Peptide methionine sulfoxide reductase (MsrA) is not a major virulence determinant for the oral pathogen Actinobacillus actinomycetemcomitansa

Keith P. Mintz1, Jackob Moskovitz2, Hui Wu1 and Paula M. Fives-Taylor1

Department of Microbiology and Molecular Genetics, University of Vermont, Burlington, VT 05405, USA1
Laboratory of Biochemistry, NHLBI, National Institutes of Health, Bethesda, MD, USA2

Author for correspondence: Keith P. Mintz. Tel: +1 802 656 4271. Fax: +1 802 656 8749. e-mail: kmintz{at}zoo.uvm.edu

Actinobacillus actinomycetemcomitans is an oral pathogen that is a causative agent for periodontal disease as well as other non-oral infections.
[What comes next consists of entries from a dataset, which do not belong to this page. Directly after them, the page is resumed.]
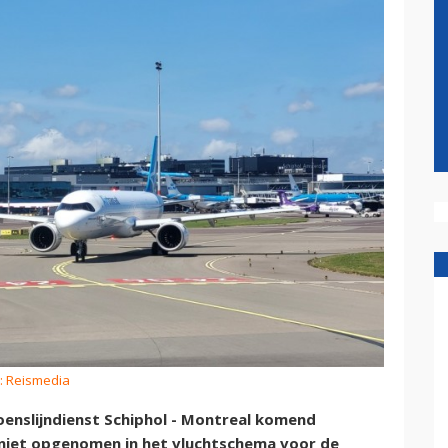
: Reismedia
oenslijndienst Schiphol - Montreal komend
 niet opgenomen in het vluchtschema voor de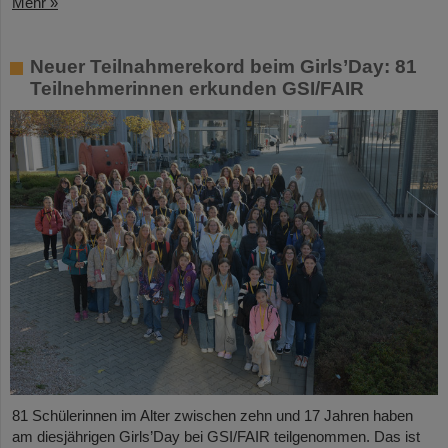
Mehr »
Neuer Teilnahmerekord beim Girls’Day: 81
Teilnehmerinnen erkunden GSI/FAIR
81 Schülerinnen im Alter zwischen zehn und 17 Jahren haben
am diesjährigen Girls’Day bei GSI/FAIR teilgenommen. Das ist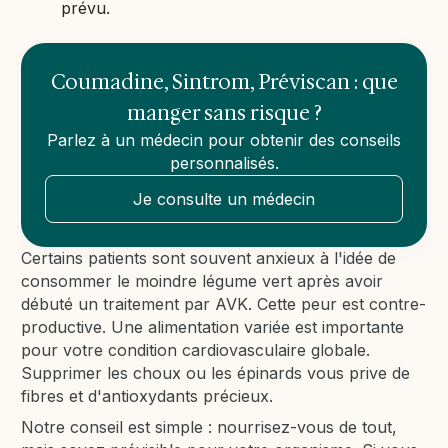
prévu.
Coumadine, Sintrom, Préviscan : que
manger sans risque ?
Parlez à un médecin pour obtenir des conseils
personnalisés.
Je consulte un médecin
Certains patients sont souvent anxieux à l'idée de
consommer le moindre légume vert après avoir
débuté un traitement par AVK. Cette peur est contre-
productive. Une alimentation variée est importante
pour votre condition cardiovasculaire globale.
Supprimer les choux ou les épinards vous prive de
fibres et d'antioxydants précieux.
Notre conseil est simple : nourrisez-vous de tout,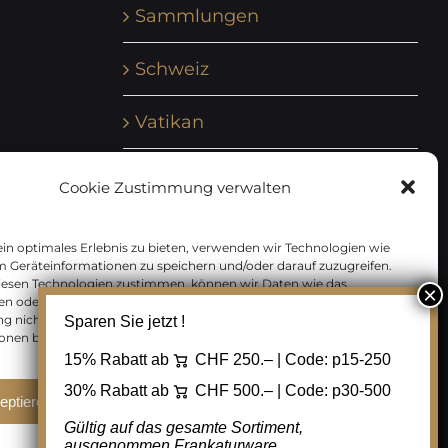
Sammlungen
Schweiz
Vatikan
Vereinte Nationen
Cookie Zustimmung verwalten
Vorphilatelie
in optimales Erlebnis zu bieten, verwenden wir Technologien wie
m Geräteinformationen zu speichern und/oder darauf zuzugreifen.
Zensurbelege Österreich
iesen Technologien zustimmen, können wir Daten wie das
en oder eindeutige IDs auf dieser Website verarbeiten. Wenn Sie Ihre
 nicht erteilen oder zurückziehen, können bestimmte Merkmale
Sparen Sie jetzt !
Zensurbelege Schweiz
onen beeinträchtigt werden.
15% Rabatt ab
CHF 250.– | Code:
p15-250
30% Rabatt ab
CHF 500.– | Code:
p30-500
eptieren
Ablehnen
Cookie Einstellungen
Gültig auf das gesamte Sortiment,
ausgenommen Frankaturware.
The chronic inflammation associated with periodontal diseases suggests that the bacterium must be able to neutralize oxygen intermediates to survive in the host tissues. Methionine sulfoxide reductase (MsrA) is an enzyme that has been demonstrated to have a role in protection against oxidative damage and has also been identified to be required for the proper expression or maintenance of functional adhesins on the surface of several pathogenic bacteria. The A. actinomycetemcomitans homologue of msrA has been isolated and a chromosomal insertion mutant constructed by allele replacement mutagenesis. Inactivation of the gene led to a complete loss of enzymic activity toward a synthetic substrate. However, the isogenic mutant was not more sensitive to oxidative stress or less adherent to epithelial cells as compared with the parent strain. These data suggest that this strain of A. actinomycetemcomitans has redundant systems that compensate for the MsrA activities ascribed for other organisms.

Keywords: adhesion, oxidative stress, periodontal disease

a The GenBank accession number for the msrA sequence reported in this paper is AY026361.